● TASKS AND EXERCISES:
• A. In the banking inquiry statement, which body is the Government using to set up another internal inquiry?
• B. Reproduce verbatim the part of the banking inquiry statement that opens with the words containing "Greens Treasury and" and closes with "the whole picture.".

● PAGE EXTRACT:
BEGIN

Greens Treasury and Consumer Affairs spokesperson, Senator Peter Whish-Wilson, provides the following comments on the Government’s latest efforts to stave off a Banking Royal Commission by establishing another internal inquiry, this time via the Australian Small Business and Family Enterprise Ombudsman.

Senator Whish-Wilson said, “The Liberals are putting the cart before the horse. There is no point in setting up new compensation schemes until you have first focussed on examining systemic misconduct and unconscionable conduct in the financial services industry.

“You can’t just look at all the little problems in the financial sector in isolation. We’ve been doing that for too long. You need to take in the whole picture.

“A Royal Commission or equivalent with all its coercive powers is needed to uncover the full extent of misconduct in banking and insurance sector. A Royal Commission would be able to examine the structural issues that unpin this behaviour and would give victims of white-collar crime a platform for their story to be heard in full.

“A Royal Commission would also undercover instances of wrongdoing that might not be strictly illegal but that are clearly unethical and professionally questionable. We need to understand where misconduct is going unpunished because of shortcomings in our regulations and laws.

“Given the importance of banking to our economy, our leaders in the Australian financial system are in a privileged position, but are not too privileged to be beyond full scrutiny.

“The same applies to our Prime Minister and executive government. Their actions or inactions on matters of such importance must also face scrutiny, and if they won’t act the parliament must.

 

“Last week the Greens released advice from the Clerk of the Senate on how the Parliament could establish a Commission of Inquiry with equivalent powers to the Royal Commission if the Turnbull government continues to hold out against it,” he concluded.

END

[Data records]
BEGIN

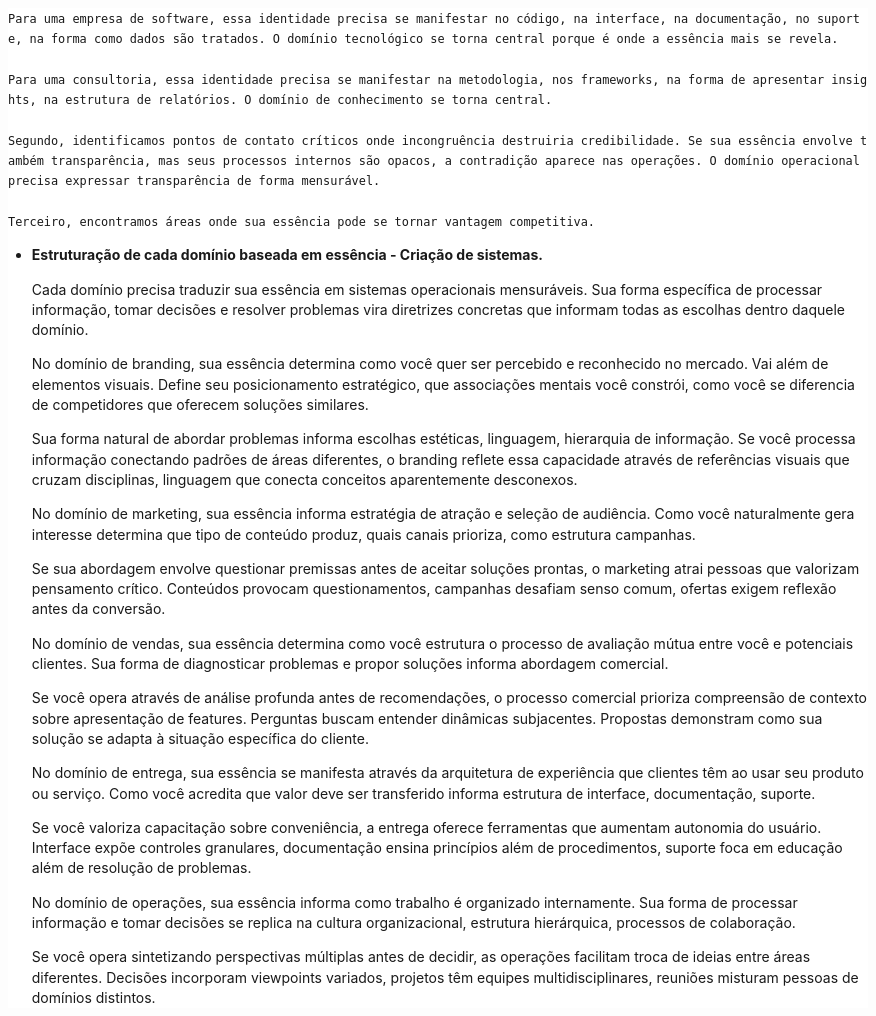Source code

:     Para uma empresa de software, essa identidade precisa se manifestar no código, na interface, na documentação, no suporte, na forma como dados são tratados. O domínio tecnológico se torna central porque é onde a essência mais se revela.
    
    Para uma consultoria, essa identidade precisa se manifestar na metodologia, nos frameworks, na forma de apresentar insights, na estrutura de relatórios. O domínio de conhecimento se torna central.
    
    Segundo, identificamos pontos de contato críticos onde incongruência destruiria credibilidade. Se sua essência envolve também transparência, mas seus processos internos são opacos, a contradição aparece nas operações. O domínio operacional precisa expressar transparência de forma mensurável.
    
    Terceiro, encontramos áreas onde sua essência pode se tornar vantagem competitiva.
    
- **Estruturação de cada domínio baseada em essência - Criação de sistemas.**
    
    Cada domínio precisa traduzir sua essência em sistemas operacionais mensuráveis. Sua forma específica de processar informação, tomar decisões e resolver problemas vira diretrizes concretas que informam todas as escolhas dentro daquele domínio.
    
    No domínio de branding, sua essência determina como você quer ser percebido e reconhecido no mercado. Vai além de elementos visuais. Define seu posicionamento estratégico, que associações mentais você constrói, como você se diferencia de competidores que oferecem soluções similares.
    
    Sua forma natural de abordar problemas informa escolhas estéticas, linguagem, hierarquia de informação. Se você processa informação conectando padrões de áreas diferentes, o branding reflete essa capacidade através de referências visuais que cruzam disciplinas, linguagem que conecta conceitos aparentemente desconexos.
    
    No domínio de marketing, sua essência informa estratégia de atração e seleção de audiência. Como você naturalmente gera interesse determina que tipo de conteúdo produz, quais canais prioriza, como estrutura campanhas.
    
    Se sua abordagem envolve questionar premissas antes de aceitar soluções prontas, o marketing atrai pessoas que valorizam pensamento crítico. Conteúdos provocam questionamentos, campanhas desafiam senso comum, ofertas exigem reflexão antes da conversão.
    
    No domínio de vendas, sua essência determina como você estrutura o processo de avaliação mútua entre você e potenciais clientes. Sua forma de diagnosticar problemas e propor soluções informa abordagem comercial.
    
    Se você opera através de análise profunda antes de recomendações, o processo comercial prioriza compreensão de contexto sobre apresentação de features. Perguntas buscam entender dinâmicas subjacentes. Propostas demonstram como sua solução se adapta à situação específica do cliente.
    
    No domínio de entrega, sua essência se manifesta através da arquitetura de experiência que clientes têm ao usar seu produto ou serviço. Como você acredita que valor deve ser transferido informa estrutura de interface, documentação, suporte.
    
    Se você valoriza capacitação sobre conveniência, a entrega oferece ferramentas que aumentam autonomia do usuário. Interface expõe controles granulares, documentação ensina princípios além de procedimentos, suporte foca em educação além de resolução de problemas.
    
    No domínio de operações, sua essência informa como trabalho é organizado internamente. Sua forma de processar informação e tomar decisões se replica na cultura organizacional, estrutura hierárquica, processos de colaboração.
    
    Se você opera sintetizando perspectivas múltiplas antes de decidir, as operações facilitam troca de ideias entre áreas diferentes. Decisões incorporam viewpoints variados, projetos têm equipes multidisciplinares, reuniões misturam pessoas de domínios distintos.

END
BEGIN

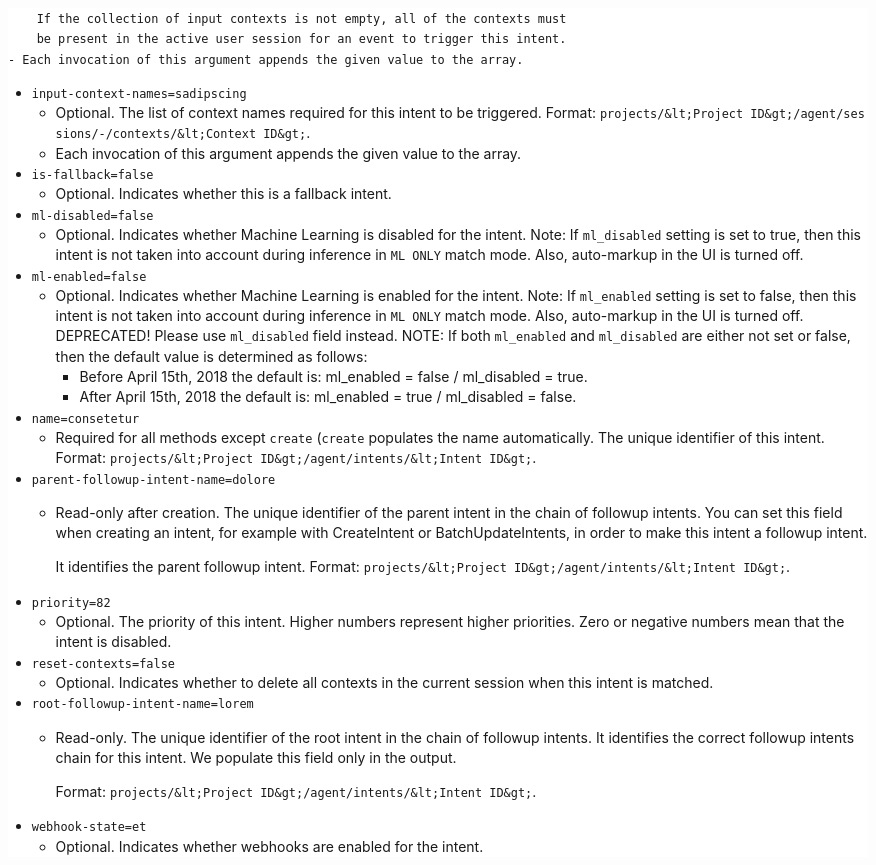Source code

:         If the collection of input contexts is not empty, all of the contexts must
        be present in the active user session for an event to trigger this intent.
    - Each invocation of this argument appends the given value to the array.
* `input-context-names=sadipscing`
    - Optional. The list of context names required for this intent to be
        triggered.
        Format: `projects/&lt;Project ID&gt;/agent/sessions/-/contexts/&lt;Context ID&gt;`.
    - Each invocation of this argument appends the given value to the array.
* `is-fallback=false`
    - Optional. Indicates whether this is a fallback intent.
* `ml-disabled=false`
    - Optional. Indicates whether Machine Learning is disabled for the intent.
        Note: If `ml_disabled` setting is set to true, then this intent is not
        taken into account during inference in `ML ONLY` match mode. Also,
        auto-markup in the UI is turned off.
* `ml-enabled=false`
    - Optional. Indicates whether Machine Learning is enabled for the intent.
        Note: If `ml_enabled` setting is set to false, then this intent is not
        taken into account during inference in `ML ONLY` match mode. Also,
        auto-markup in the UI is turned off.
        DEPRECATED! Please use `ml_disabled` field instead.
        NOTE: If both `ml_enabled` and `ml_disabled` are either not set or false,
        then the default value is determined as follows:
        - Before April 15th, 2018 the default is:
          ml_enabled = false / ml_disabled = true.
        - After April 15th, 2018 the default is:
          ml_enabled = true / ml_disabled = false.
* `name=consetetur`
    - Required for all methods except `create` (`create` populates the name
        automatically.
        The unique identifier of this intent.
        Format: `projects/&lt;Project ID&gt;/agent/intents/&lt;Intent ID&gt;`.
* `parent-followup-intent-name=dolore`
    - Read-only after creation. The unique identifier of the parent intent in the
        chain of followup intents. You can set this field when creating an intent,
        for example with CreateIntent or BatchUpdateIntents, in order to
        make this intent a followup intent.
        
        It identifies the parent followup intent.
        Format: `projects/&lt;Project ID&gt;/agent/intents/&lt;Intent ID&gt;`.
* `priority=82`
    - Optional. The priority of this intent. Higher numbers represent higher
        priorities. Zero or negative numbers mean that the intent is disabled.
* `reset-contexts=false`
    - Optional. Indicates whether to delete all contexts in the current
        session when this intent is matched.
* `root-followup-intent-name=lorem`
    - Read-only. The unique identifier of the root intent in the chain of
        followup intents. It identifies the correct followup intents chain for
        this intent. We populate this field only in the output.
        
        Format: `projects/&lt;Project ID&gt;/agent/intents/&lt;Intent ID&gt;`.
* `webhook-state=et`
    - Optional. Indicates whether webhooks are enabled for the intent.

END

● SOLUTIONS BY TASK:
• A. The Australian Small Business and Family Enterprise Ombudsman.

• B.
Greens Treasury and Consumer Affairs spokesperson, Senator Peter Whish-Wilson, provides the following comments on the Government’s latest efforts to stave off a Banking Royal Commission by establishing another internal inquiry, this time via the Australian Small Business and Family Enterprise Ombudsman.

Senator Whish-Wilson said, “The Liberals are putting the cart before the horse. There is no point in setting up new compensation schemes until you have first focussed on examining systemic misconduct and unconscionable conduct in the financial services industry.

“You can’t just look at all the little problems in the financial sector in isolation. We’ve been doing that for too long. You need to take in the whole picture.